At safety, the Ravens struck as soon as the top tier free agents were off the board, signing free safety Kendrick Lewis from the Houston Texans. Lewis is known for his ability to play deep safety, and forcing turnovers, 2 things last years Ravens lacked. The rest of the players at the position remained the same, with the exception of Darian Stewart who followed Gary Kubiak to Denver. Will Hill is back, hoping to play the whole season for the first time as a Raven. First round disappointment Matt Elam, who was a major factor in last years secondary issues, has looked good in camp thus far. Terrance Brooks is working back from a knee injury he suffered last year, and he may or may not be ready for week 1. Bryden Trawick and Anthony Levine were resigned for depth and special teams ability, while Jeromy Miles is still a free agent.
All this leaves the question: Are we more prepared this year in the unfortunate event of an injury than last?
The safety group looks to be upgraded, so that is one issue which should improve. But without Jimmy or Webb, our success would seem to hinge on Melvin's abilities. Arrington's inability to play outside is not ideal, but even having him in the slot with Melvin on the outside is a large upgrade over last year. Vaughn is not a starter by any means, although he started 5 games for the Lions last year. But he is better than much of what was available in the bargain bin stage of free agency last year. He is better than Chykie Brown in my opinion too.

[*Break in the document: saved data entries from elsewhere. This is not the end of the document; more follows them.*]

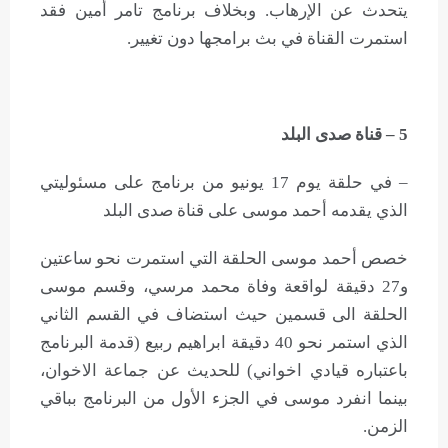
يتحدث عن الإرهاب. وبخلاف برنامج تامر أمين فقد
استمرت القناة في بث برامجها دون تغيير.
5 – قناة صدى البلد
– في حلقة يوم 17 يونيو من برنامج على مسئوليتي
الذي يقدمه أحمد موسى على قناة صدى البلد
خصص أحمد موسى الحلقة التي استمرت نحو ساعتين
و27 دقيقة لواقعة وفاة محمد مرسي، وقسم موسى
الحلقة الى قسمين حيث استضاف في القسم الثاني
الذي استمر نحو 40 دقيقة ابراهيم ربيع (قدمة البرنامج
باعتباره قيادي اخواني) للحديث عن جماعة الاخوان،
بينما انفرد موسى في الجزء الأول من البرنامج بباقي
الزمن.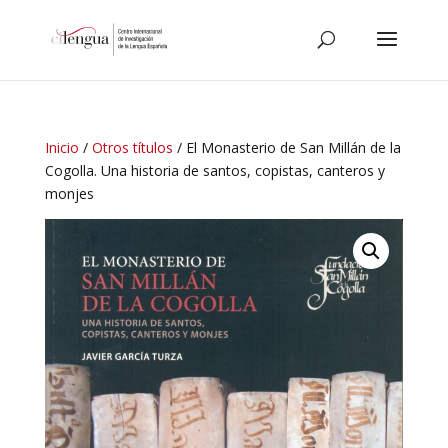
Inicio
/
Otros títulos
/ El Monasterio de San Millán de la
Cogolla. Una historia de santos, copistas, canteros y
monjes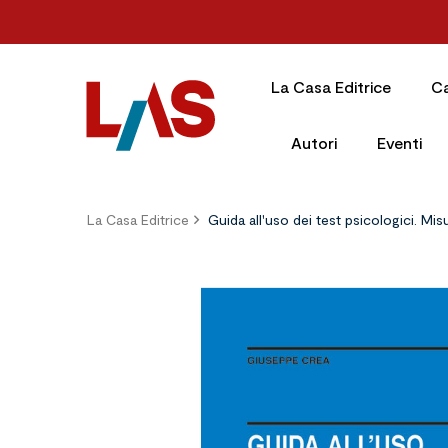
La Casa Editrice
C
Autori
Eventi
La Casa Editrice
Guida all'uso dei test psicologici. Mi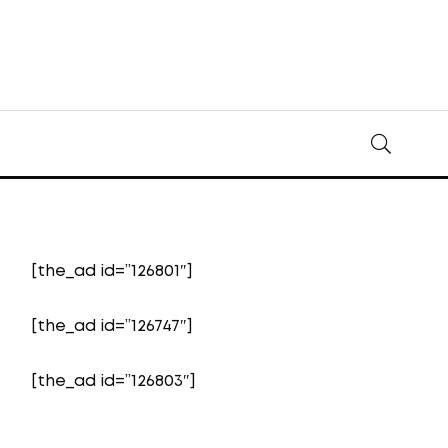
[the_ad id=”126801″]
[the_ad id=”126747″]
[the_ad id=”126803″]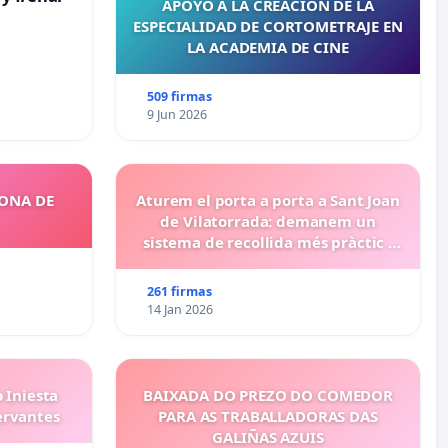
APOYO A LA CREACIÓN DE LA
ESPECIALIDAD DE CORTOMETRAJE EN
LA ACADEMIA DE CINE
509 firmas
9 Jun 2026
ZONA DE
Aturem el porta a porta a Sant Joan
de Vilatorrada: demanem un
sistema de recollida més pràctic i
eficient
261 firmas
14 Jan 2026
 Iniesta
BAIXADA DO PREZO DO COMEDOR
ervantes
PARA AS TRABALLADORAS DAS
GALIÑAS AZUIS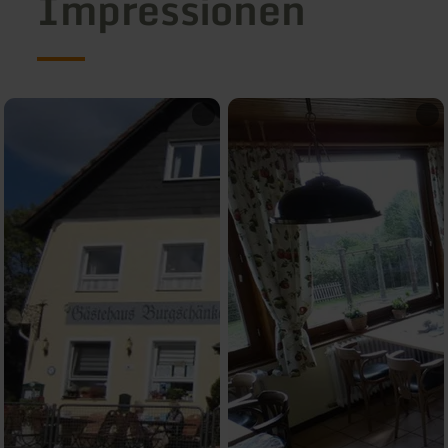
Impressionen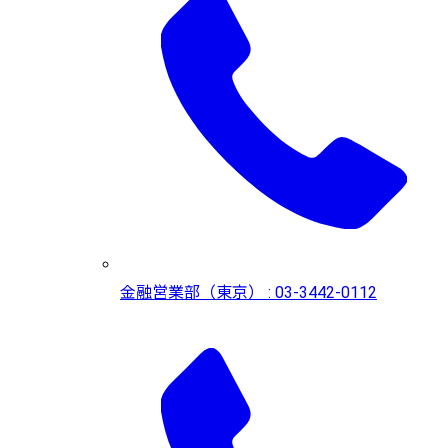
金融営業部（東京） : 03-3442-0112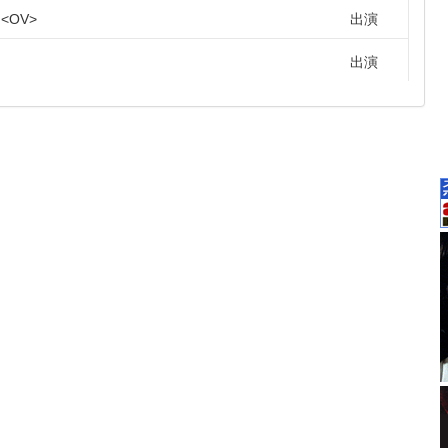
OV
出演
出演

So it would seem that we are more prepared this year. We might not have drafted the stud cornerback in the top 2 rounds who we all would have liked, to be the heir apparent of Webb. I have faith in Melvin, and am happy he will have an opportunity to grow this year and show us what he is made of as the #1 backup at outside cornerback. He will also get a full training camp with the team, which is huge for a guy who joined the team mid-season.
I am excited, and think this may be the deepest cornerback group we have seen in Baltimore. Time will tell, but I think that Ozzie worked his magic once again.